Third and fourth are process automation and new process flows. Clearly these are different, but closely linked to each other. They are also implied in regulation and compliance topics, for example; T2S and CSDR. One of our clients recently won an award for Digital Innovator of the Year. A key aspect highlighted was the processing, for a single customer, of over 77,000 individual trades, settled with multiple custodians, without a single error or a failed trade. This, in turn, gave the customer confidence to increase the business placed with the institution. Many legacy systems are simply not able to perform at these levels of efficiency or accuracy, and therefore limit the opportunities for growth. 
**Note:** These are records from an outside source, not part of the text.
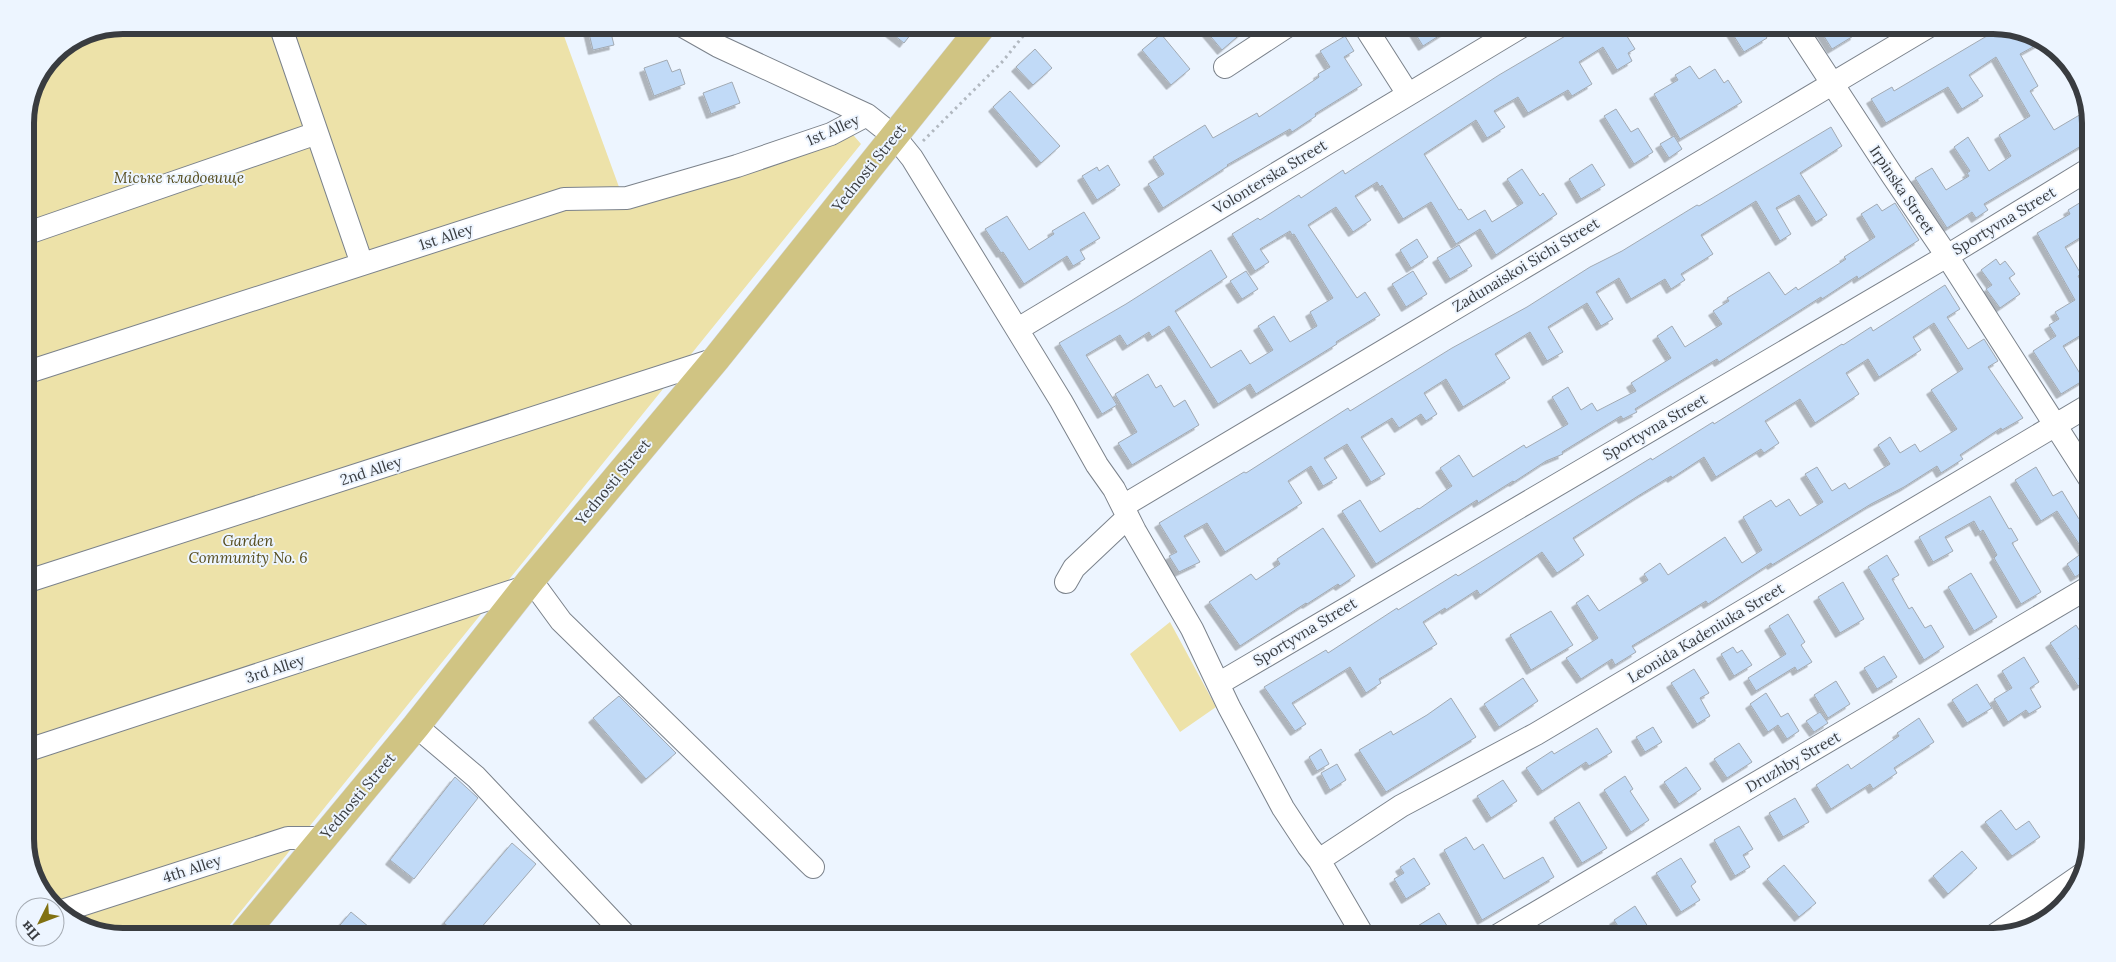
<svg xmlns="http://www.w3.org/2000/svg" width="2116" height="962" font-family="Lora,serif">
  <defs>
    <filter id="shadow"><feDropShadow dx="-4.5" dy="4.5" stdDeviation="0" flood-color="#0004"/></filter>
  </defs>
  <rect width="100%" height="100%" fill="#edf5ff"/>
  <path fill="#ede2a9" d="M123 25H560L623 198 842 122 861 144 220 937H123L85 929 42 894 25 846V117L33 85 54 54 86 32Z
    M1170 622 1216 707 1180 732 1130 654Z"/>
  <path fill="#c1daf7" stroke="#a2aab3" filter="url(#shadow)" d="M587 25H609L614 45 593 50Z
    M881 25H918L904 43Z
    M1201 25H1251L1222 50Z
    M1410 25H1456L1423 46Z
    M1584 25H1620L1635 49 1628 53 1632 61 1617 70 1603 47 1579 62 1592 84 1572 96 1568 90 1528 113 1518 97 1494 111 1505 127 1487 138 1476 120 1424 154 1459 210 1461 209 1468 220 1485 210 1492 222 1523 203 1507 179 1522 169 1540 196 1543 193 1557 214 1496 255 1480 229 1456 244 1431 202 1403 219 1382 185 1380 187 1377 182 1355 196 1371 220 1353 232 1336 207 1308 225 1357 298 1365 292 1380 315 1336 342 1337 344 1256 394 1250 384 1218 404 1169 326 1152 337 1149 332 1127 346 1120 335 1086 355 1117 405 1102 414 1059 343 1126 304 1211 250 1227 277 1175 311 1211 368 1241 350 1250 364 1273 350 1258 326 1274 316 1290 342 1317 326 1310 312 1333 298 1294 234 1292 235 1290 231 1260 249 1269 262 1255 271 1232 234 1258 218 1260 220 1299 195 1301 198 1343 170 1345 174 1499 75Z
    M1727 25H1758L1767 38 1744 52Z
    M1817 25H1849L1855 35 1832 49Z
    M2002 27 2031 33 2042 42 2020 54 2038 86 2030 91 2054 130 2088 110 2091 117V140L1984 204 1988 210 1976 218 1972 212 1947 228 1915 178 1932 168 1946 190 1969 176 1967 173 1970 171 1954 147 1968 137 1989 171 2011 156 1999 135 2030 116 1996 57 1969 75 1983 96 1962 109 1948 87 1886 123 1871 99 1892 87 1894 91Z
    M1161 34 1190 69 1171 85 1142 50Z
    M1345 36 1354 51 1344 57 1362 85 1315 114 1316 116 1292 132 1290 129 1227 165 1228 166 1163 208 1148 184 1164 174 1153 157 1205 125 1213 138 1257 113 1259 117 1319 77 1318 74 1330 67 1320 51Z
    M1035 49 1052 68 1033 85 1016 67Z
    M667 60 672 72 680 69 685 84 654 96 644 68Z
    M1690 66 1699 79 1715 69 1724 83 1728 80 1742 102 1680 139 1654 94 1678 80 1675 75Z
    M732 82 740 103 711 114 703 93Z
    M1010 91 1060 146 1041 163 993 107Z
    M1616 109 1631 132 1638 128 1653 152 1634 164 1604 116Z
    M1831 127 1842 146 1800 173 1827 215 1816 222 1799 195 1776 208 1791 234 1780 241 1756 201 1701 235 1713 254 1681 274 1685 280 1671 289 1665 279 1631 299 1619 278 1596 292 1613 319 1601 326 1587 303 1548 327 1563 352 1547 361 1530 332 1495 354 1510 378 1463 407 1446 379 1424 393 1437 414 1426 421 1421 414 1399 428 1392 418 1361 437 1385 474 1371 482 1347 444 1324 458 1337 478 1323 486 1311 466 1288 481 1302 503 1225 552 1207 523 1184 536 1200 562 1179 572 1169 556 1177 552 1159 523 1244 472 1246 473 1348 408 1350 411 1452 348 1527 307 1590 267 1622 251 1697 205 1699 206Z
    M1674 136 1682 149 1669 158 1660 144Z
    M1592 164 1605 185 1581 199 1569 179Z
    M1108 165 1120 185 1097 200 1082 176 1097 167 1099 171Z
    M2091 196V231L2065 247 2081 274 2078 276 2091 299V329L2063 346 2084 380 2061 394 2033 351 2056 336 2049 325 2059 319 2055 312 2075 300 2037 233 2070 214 2068 210Z
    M1895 203 1919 240 1858 279 1857 276 1822 299 1821 297 1719 362 1717 359 1684 379 1635 409 1637 412 1623 419 1621 416 1562 452 1563 454 1546 461 1514 482 1513 481 1478 503 1477 500 1376 564 1342 511 1360 500 1380 532 1418 508 1419 509 1452 486 1440 468 1459 455 1473 477 1524 445 1526 448 1568 424 1552 397 1568 387 1581 410 1592 403 1597 411 1636 391 1631 383 1671 358 1657 336 1672 326 1685 347 1722 324 1713 311 1729 301 1727 298 1769 272 1785 295 1796 287 1798 290 1846 259 1844 257 1875 237 1861 214 1877 204 1882 211Z
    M1084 212 1100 238 1080 250 1085 259 1073 266 1067 256 1024 284 1003 252 1001 253 985 229 1007 216 1029 250 1054 234 1052 231Z
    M1417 239 1428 257 1411 268 1400 250Z
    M1459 245 1472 266 1450 279 1437 258Z
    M1996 259 2000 265 2005 261 2015 274 2009 278 2020 294 2000 308 1986 289 1992 285 1981 270Z
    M1246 271 1258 289 1242 299 1230 281Z
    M1413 271 1427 294 1406 307 1392 284Z
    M1945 285 1960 309 1947 317 1968 349 1984 339 1998 361 1988 367 2023 418 2002 430 2001 428 1960 455 1963 459 1941 473 1937 466 1904 487 1871 504 1772 565 1771 563 1708 604 1706 601 1662 628 1632 646 1636 652 1615 665 1612 659 1581 679 1566 658 1598 638 1576 603 1588 595 1599 611 1648 580 1644 574 1660 563 1668 575 1725 537 1742 563 1762 550 1743 517 1771 500 1776 507 1789 499 1800 516 1823 502 1805 474 1817 467 1832 491 1845 483 1849 489 1890 464 1878 445 1890 437 1900 453 1915 444 1920 452 1957 429 1931 390 1963 369 1934 323 1913 337 1921 350 1879 377 1868 359 1846 373 1859 394 1815 423 1800 399 1765 421 1779 443 1764 453 1761 449 1716 477 1704 457 1672 478 1671 476 1638 496 1573 538 1584 555 1557 573 1542 552 1480 595 1477 590 1446 610 1445 608 1423 622 1437 644 1379 679 1381 683 1366 693 1350 667 1292 703 1306 724 1295 731 1264 687 1326 650 1328 653 1397 608 1398 610 1456 574 1458 576 1651 458 1652 460 1713 422 1714 424 1842 344 1843 345 1871 327 1873 331Z
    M1148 374 1156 388 1161 385 1174 407 1185 400 1199 425 1132 465 1118 443 1137 432 1115 394Z
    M2036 467 2053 496 2062 491 2079 519 2091 511V562L2057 511 2041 521 2015 480Z
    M1990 496 2009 529 2011 528 2018 540 2012 543 2041 592 2021 604 1994 558 1997 555 1983 530 1980 532 1974 521 1945 537 1953 551 1933 562 1919 537Z
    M1323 528 1355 576 1340 586 1338 584 1307 604 1306 603 1240 646 1209 602 1251 574 1256 580 1280 564 1277 559Z
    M2082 553 2091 567 2075 577 2067 564Z
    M1887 555 1899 575 1892 579 1909 609 1912 607 1925 628 1931 625 1944 647 1924 660 1868 567Z
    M1971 573 1997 617 1974 631 1948 587Z
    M1843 582 1864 619 1840 633 1818 597Z
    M1551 611 1573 645 1531 670 1510 635Z
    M1788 614 1805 642 1801 645 1812 662 1797 671 1795 667 1756 691 1748 678 1786 654 1769 626Z
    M2076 625 2091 648V651L2079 658 2091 678 2078 686 2050 643Z
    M1733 647 1737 653 1742 650 1752 665 1734 676 1721 654Z
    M1884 656 1897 677 1877 689 1864 668Z
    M2024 657 2039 682 2030 688 2041 707 2029 714 2026 710 2008 722 1994 699 2012 688 2002 671Z
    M1694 669 1709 693 1700 698 1710 716 1697 724 1671 683Z
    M1523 678 1538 701 1499 727 1484 704Z
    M1836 681 1850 704 1828 718 1814 695Z
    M1977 684 1992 708 1967 723 1952 700Z
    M1766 693 1781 717 1788 713 1799 731 1787 739 1778 725 1768 732 1750 704Z
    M619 696 676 753 646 779 593 718Z
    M1451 698 1476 737 1386 792 1359 750 1391 731 1393 735 1427 715Z
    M1820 712 1828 723 1814 732 1806 721Z
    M1919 718 1934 742 1894 768 1897 773 1873 789 1870 784 1831 809 1816 785 1848 764 1851 769 1899 736 1897 733Z
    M1653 727 1662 742 1645 752 1636 737Z
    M1597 728 1612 752 1589 766 1586 762 1542 791 1526 768 1552 751 1554 754Z
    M1739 743 1752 762 1727 778 1714 759Z
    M1321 749 1329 764 1317 771 1309 757Z
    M1337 764 1346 780 1330 790 1321 773Z
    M1686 767 1701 789 1679 804 1664 782Z
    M1625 776 1633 789 1630 791 1649 820 1631 832 1604 790Z
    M455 777 478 798 414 879 390 860Z
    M1503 780 1517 801 1491 818 1477 796Z
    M1795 798 1809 822 1783 837 1769 813Z
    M1579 802 1607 848 1582 863 1554 818Z
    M2001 810 2016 830 2029 821 2040 837 2012 856 1985 822Z
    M1739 826 1753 849 1743 855 1750 867 1735 876 1714 840Z
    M1466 837 1474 850 1483 844 1504 879 1543 857 1554 877 1482 920 1444 850Z
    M512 843 536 864 473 937H460L444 923Z
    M1962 851 1977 868 1948 894 1933 876Z
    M1414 858 1430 884 1406 899 1394 879 1404 873 1400 867Z
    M1681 858 1696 882 1691 886 1700 900 1681 912 1656 873Z
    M1784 865 1816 903 1799 917 1767 879Z
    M1635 906 1650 930 1640 937H1625L1614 920Z
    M351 912 381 937H330Z
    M1439 913 1454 937H1422L1416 927Z"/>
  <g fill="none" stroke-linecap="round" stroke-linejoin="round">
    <defs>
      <path id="minor" d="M280 25 362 264
        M681 25 718 46 867 115 895 137 912 158 1061 401 1097 465 1114 489 1135 531 1192 629 1229 707 1283 808 1308 846 1319 860 1364 937
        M1364 25 1408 94
        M1794 25 1892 175 1947 256 2091 481
        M1225 67 1289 25
        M25 234 317 133
        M1018 329 1524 25
        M25 373 564 199 627 198 737 166 831 134 867 115
        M1123 506 1931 25
        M531 580 561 621 813 867
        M25 582 716 359
        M1066 582 1074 568 1128 517
        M1218 684 1947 256 2091 168
        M416 726 476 777 627 937
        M25 751 525 587
        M1319 860 1401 806 1536 734 2091 404
        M62 911 288 838H323
        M1495 937 2091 586
        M1992 937 2084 873"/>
      <path id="major" d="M241 937 416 726 531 580 716 359 983 25"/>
    </defs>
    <use href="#minor" stroke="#7b828b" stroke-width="24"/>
    <use href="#major" stroke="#d3d4d5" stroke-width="29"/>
    <path stroke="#b1b8c0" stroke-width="3" stroke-dasharray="2.5 4" stroke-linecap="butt" d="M923 141 1003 61 1032 25"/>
    <use href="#minor" stroke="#fff" stroke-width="22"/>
    <use href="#major" stroke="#d0c483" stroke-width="28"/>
  </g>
  <g text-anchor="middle" stroke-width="4" stroke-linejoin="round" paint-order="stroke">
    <g font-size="15" fill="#393c40" stroke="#edf5ff">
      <text transform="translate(833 130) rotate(-24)" y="5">1st Alley</text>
      <text transform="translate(869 168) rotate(-51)" y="5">Yednosti Street</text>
      <text transform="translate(1270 177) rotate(-31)" y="5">Volonterska Street</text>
      <text transform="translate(1902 190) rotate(56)" y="5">Irpinska Street</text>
      <text transform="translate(2004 221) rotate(-31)" y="5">Sportyvna Street</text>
      <text transform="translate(446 237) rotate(-18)" y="5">1st Alley</text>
      <text transform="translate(1526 265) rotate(-31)" y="5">Zadunaiskoi Sichi Street</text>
      <text transform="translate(1655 427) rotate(-30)" y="5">Sportyvna Street</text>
      <text transform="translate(371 471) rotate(-18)" y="5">2nd Alley</text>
      <text transform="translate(613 482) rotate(-50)" y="5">Yednosti Street</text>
      <text transform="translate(1305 632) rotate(-31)" y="5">Sportyvna Street</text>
      <text transform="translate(1706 633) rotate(-31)" y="5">Leonida Kadeniuka Street</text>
      <text transform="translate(275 669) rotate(-18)" y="5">3rd Alley</text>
      <text transform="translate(1793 762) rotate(-30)" y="5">Druzhby Street</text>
      <text transform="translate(358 796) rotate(-50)" y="5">Yednosti Street</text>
      <text transform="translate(192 869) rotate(-18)" y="5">4th Alley</text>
    </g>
    <g font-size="15" font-style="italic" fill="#554c1d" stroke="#edf5ff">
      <text x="179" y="183">Міське кладовище</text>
      <text x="248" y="546">Garden<tspan x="248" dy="17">Community No. 6</tspan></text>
    </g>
  </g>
  <path d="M0 0H2116V962H0ZM123 34H1993A89 89 0 0 1 2082 123V839A89 89 0 0 1 1993 928H123A89 89 0 0 1 34 839V123A89 89 0 0 1 123 34Z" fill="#edf5ff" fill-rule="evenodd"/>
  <path fill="none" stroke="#393c40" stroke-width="6" d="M123 34H1993A89 89 0 0 1 2082 123V839A89 89 0 0 1 1993 928H123A89 89 0 0 1 34 839V123A89 89 0 0 1 123 34Z"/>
  <g transform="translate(40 922) rotate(228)"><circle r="24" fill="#edf5ff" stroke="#a5abb3"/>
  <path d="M0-4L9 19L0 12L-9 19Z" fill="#817111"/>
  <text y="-8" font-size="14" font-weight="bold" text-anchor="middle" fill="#393c40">Пн</text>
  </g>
</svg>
Fifth and sixth, are new data and new standards. Again, these topics are closely connected, not only to each other, but also to all the others discussed here. “New” is the operative word. New and evolving regulations are requiring new data and new standards to be adopted and used. The newly introduced ISO 20022 standard implies new data and new process flows. The Legal Entity Identifier (LEI), based on the ISO 17442 standard, is a new data item that also potentially spawns new processes. For hard-to-change legacy platforms, anything “new” puts institutions at a significant disadvantage. 

Seventh and eighth are Fintech and Cloud. If the core system is not open and able to leverage APIs to interact with Fintech solutions, then this will limit capacity to be agile and connect with a wider ecosystem in order to deliver timely, competitive value- added services. Likewise, if the core system is not cloud-ready, then the cost benefits and elasticity offered through cloud deployment are not readily realisable. 

Ninth, is new fee models. The post-trade landscape is shifting. Participants are exploring the roles that best (most profitably) fit their ambitions and the latest economic environment. As a result, the basis upon which fees are generated is requiring constant innovation. For example, a migration away from custody fees based upon assets under management (AUM) towards other criteria that more closely match clients’ perceptions of value. A legacy system that either lacks the flexibility, or costs too much, to deploy these new fee models will diminish the ability to compete profitably going forward. 

Last but definitely not least, number ten is DLT / Blockchain. This topic is huge and may be considered the force that will determine whether this perfect storm leaves order, or chaos, in its wake. DLT / Blockchain has the potential to cost effectively fix many of the challenges described earlier. In theory, the secure transparency and consensus-based non-repudiation should have positive impacts on regulation and compliance, process automation and flows, the adoption of new standards and new data. Many of the legacy issues surrounding the reconciliation of information silos in the post-trade ecosystem may vanish entirely in a new paradigm where all securities are tokenised and traded through digital asset exchanges. Custodians will have a new role as the safe keepers of the private keys that unlock access to the asset positions held on the distributed ledgers. 

By way of conclusion, the following is a list of five questions that appeared in a McKinsey report in 2020, which may help crystallise your assessment of whether your core system is going to shelter, or expose, you to the incoming perfect post-trade storm. According to the report, it is time to consider a change of core system if: 

  • Your system is not able to easily communicate with other systems (APIs) 
  • The time to make changes to the system is too great (more than 3 to 4 months) 
  • There has been too much customisation of your legacy system with a limited knowledge base (less than 10-15 people knowing what was done) 
  • It has become difficult to follow the system vendor’s version/upgrade path and how it fits with your version 
  • System support costs more than 5% of your annual IT expense 

It’s not too late to change your core system, weather the storm and come out the other side in a better position, ready to maximise the new opportunities! 

Alan Goodrich is Regional Sales Manager at ERI, supplier of the OLYMPIC Banking System, a solution offering award-winning levels of post-trade automation and compliance.